張世清看著張王氏,“西鄰都知道,潘掌櫃當初圖那娘子貌美,娶的本是行院人家。那種地方出來的女人,慣會勾引男人。大郎一時糊塗,上了她的套也是有的。”
“男人在外逢場作戲,未必都是出於本意。你跟他鬧,鬧到衙門去,大郎判了刑,你和寶哥兒怎麼辦?鋪子誰管?往後日子怎麼過?”
張世清嘆了口氣,“這事我來處置。你且回屋去,這件事不管結果如何,張家這偌大的產業終究是寶哥兒的,你仔細想想清楚,還要不要鬧?”

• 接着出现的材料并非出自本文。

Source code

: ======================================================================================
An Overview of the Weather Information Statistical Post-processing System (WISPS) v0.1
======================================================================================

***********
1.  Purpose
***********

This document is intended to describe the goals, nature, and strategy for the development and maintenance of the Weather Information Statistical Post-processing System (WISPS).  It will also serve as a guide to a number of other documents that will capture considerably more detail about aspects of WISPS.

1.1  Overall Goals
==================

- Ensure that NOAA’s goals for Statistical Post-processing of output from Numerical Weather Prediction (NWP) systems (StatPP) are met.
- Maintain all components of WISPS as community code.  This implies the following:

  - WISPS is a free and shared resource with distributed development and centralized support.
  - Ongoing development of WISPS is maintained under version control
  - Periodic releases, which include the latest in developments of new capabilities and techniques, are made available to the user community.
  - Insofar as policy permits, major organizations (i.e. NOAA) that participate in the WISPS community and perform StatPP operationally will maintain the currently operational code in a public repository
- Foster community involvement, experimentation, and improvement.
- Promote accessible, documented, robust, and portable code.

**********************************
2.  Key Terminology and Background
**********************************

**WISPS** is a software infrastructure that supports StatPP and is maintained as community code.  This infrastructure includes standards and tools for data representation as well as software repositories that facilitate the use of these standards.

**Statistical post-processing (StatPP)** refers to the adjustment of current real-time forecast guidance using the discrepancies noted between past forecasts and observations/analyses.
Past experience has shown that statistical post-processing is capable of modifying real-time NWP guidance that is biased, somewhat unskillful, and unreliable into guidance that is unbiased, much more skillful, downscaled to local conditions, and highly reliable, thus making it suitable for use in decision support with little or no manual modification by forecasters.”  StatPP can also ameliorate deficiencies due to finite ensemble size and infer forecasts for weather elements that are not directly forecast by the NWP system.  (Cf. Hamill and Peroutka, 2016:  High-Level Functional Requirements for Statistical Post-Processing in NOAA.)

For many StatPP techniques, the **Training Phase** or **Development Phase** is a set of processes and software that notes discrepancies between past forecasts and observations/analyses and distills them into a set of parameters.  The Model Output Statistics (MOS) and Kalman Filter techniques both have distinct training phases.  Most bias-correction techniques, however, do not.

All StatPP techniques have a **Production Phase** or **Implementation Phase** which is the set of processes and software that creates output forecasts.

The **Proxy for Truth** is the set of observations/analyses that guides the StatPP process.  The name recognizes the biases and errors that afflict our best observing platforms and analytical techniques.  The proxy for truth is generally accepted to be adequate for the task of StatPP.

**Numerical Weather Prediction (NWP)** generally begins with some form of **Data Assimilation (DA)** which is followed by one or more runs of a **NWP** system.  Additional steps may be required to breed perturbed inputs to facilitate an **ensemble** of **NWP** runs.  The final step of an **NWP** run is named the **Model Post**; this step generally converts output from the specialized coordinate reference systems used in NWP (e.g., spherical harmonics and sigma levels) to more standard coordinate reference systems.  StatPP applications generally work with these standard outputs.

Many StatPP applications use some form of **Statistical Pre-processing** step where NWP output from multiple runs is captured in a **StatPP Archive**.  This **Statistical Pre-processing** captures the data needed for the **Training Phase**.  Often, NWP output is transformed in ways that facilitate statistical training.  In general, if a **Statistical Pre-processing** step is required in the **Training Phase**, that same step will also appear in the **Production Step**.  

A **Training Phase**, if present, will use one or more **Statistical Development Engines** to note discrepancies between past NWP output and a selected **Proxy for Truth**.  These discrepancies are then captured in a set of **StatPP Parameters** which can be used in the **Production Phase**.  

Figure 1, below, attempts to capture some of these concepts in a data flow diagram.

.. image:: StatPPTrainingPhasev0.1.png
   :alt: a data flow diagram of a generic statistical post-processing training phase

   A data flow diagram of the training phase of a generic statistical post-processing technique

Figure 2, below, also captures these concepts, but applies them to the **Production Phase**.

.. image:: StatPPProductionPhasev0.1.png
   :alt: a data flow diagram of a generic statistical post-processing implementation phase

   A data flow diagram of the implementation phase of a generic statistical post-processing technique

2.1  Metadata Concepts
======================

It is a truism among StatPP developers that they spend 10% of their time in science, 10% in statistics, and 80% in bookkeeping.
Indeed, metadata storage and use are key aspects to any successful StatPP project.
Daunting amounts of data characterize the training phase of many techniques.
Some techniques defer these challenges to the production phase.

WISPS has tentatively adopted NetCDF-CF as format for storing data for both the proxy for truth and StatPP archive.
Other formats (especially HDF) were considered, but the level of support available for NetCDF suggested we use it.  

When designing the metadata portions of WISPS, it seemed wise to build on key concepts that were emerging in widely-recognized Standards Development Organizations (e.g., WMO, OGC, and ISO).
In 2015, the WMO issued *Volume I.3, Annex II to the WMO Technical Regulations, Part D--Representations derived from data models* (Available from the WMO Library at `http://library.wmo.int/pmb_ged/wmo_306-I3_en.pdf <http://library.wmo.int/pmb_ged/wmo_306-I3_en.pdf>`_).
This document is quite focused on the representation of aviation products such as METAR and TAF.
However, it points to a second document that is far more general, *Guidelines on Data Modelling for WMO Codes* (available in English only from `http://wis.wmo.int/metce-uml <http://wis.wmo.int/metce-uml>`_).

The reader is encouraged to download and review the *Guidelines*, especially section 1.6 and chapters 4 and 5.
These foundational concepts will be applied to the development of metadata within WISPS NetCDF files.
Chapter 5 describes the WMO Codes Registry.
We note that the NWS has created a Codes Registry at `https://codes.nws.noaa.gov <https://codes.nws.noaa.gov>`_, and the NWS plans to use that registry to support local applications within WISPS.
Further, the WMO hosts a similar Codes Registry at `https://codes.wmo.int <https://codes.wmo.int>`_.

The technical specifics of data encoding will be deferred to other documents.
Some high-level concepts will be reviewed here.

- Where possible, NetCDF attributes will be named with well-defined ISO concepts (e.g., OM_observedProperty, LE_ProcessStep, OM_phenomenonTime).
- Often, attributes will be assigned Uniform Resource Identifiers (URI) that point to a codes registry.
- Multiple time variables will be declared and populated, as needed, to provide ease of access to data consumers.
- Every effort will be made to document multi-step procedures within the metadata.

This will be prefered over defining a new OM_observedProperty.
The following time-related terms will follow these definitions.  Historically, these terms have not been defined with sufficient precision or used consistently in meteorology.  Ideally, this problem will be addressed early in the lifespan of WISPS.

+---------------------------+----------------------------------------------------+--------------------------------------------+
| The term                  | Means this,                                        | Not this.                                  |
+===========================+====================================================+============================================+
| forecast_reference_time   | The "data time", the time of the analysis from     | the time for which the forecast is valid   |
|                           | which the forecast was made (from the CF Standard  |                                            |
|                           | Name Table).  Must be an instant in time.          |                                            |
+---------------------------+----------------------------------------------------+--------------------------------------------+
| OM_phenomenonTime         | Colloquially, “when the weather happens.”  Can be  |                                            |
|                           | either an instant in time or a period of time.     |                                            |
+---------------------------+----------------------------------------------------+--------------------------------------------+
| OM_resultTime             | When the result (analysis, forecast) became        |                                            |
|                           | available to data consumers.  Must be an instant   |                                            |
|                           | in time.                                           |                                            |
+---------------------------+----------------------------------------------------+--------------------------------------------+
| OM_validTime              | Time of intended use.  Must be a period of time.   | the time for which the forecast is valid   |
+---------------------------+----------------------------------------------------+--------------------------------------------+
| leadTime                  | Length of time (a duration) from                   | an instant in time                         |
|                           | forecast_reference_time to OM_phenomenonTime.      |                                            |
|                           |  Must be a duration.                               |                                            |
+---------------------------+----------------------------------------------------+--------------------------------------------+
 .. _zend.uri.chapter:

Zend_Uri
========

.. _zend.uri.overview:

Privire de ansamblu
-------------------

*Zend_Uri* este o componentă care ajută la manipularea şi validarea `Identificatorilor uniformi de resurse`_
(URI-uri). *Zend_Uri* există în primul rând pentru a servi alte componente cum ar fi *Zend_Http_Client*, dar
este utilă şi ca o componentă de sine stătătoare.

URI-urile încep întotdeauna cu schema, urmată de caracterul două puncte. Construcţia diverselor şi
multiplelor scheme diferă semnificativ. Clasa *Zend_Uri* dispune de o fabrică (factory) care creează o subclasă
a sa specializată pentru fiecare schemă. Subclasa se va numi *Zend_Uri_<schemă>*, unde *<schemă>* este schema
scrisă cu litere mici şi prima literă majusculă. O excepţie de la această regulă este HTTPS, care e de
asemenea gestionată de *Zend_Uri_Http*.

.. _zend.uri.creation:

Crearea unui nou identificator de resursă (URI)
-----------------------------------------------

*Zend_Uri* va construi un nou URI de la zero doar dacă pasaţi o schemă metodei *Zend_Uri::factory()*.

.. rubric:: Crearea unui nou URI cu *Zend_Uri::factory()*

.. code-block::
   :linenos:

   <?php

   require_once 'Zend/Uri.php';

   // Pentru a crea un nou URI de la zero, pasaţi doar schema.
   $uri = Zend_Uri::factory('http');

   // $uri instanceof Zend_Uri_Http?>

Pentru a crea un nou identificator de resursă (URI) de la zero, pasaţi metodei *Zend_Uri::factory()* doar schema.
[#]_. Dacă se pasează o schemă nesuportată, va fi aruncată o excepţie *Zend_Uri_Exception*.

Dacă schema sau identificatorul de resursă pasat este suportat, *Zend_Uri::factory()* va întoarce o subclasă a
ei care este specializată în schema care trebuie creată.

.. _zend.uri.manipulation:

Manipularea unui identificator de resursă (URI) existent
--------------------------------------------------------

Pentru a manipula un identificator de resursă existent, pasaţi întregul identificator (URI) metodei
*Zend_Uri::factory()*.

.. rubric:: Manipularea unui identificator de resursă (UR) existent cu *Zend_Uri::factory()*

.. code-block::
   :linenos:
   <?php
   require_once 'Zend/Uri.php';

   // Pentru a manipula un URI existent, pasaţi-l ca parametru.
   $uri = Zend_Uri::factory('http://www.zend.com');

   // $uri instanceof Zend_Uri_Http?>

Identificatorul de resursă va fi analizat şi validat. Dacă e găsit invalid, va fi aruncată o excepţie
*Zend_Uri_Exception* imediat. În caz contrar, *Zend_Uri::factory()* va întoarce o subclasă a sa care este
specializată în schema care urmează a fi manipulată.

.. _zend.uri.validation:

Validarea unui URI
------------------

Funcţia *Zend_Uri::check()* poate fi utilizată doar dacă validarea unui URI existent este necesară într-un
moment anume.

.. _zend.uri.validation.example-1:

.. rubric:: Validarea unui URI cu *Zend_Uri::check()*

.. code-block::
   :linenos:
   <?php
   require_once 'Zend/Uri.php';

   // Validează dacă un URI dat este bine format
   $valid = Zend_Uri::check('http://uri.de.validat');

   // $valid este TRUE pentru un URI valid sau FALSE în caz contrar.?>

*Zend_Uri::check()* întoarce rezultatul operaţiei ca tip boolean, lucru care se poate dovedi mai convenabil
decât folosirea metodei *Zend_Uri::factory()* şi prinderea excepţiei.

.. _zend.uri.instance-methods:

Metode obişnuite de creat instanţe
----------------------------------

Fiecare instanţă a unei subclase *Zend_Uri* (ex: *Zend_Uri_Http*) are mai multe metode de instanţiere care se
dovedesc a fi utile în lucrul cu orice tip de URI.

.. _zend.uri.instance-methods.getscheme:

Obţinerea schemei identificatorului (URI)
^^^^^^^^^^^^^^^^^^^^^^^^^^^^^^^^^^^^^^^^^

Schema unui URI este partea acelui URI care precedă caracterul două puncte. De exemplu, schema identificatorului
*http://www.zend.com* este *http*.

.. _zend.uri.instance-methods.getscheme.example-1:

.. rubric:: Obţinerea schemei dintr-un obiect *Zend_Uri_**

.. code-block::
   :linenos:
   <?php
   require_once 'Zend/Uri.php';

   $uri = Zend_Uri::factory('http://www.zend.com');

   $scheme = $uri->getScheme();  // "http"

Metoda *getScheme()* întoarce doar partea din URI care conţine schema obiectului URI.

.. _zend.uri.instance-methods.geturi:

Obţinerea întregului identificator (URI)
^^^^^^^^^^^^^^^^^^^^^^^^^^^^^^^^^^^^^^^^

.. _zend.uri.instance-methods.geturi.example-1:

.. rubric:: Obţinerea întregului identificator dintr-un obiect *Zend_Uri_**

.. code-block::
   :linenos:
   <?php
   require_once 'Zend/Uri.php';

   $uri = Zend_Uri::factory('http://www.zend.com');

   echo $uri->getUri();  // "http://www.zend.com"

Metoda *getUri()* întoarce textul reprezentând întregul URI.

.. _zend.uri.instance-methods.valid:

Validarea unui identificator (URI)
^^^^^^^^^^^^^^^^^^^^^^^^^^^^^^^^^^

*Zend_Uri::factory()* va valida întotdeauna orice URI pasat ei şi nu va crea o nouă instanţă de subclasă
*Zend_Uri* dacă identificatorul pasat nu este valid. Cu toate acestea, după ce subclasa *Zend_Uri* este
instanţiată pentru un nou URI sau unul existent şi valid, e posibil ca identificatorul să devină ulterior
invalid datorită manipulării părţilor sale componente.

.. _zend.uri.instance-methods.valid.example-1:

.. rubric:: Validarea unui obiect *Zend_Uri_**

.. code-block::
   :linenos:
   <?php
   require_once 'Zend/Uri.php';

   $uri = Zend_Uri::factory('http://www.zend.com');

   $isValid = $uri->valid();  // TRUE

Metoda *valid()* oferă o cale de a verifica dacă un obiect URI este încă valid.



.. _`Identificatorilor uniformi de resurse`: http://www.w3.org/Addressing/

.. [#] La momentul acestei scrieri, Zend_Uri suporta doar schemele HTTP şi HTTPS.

張王氏看了看張守仁,又看了看張世清,咬了咬牙,轉身回了屋。
張母站在旁邊,面無表情地深深看了張父一眼,也回了臥房。
張世清看著她們的背影,嘴角不由抽動了一下。
張守智站在門口,手還在抖。
張世清忽然轉向他,“西郎,你現在去縣衙找三郎。”
張守智愣住了,“爹……”
“你大哥的事,看這樣子必然要鬧到衙門了。這事可大可小,少不得要人打點。三郎在縣衙人頭熟,也只能求他幫忙活動了。”
張守智猶豫了一下,“爹,咱們跟他己經斷了親……”
張世清柺杖在地上頓了一下,“斷親了又怎樣?你去試試,他念不念舊情是他的事,總不能看著你大哥吃官司。實在不行就破財免災!”
張守智站著沒動,他實在不想再見因他斷親的張三郎。
張世清瞥了他一眼,自然猜到他的小九九,“讀了這麼多年書,沒有半點用處。難道看著你大哥出事都不肯盡半點力?”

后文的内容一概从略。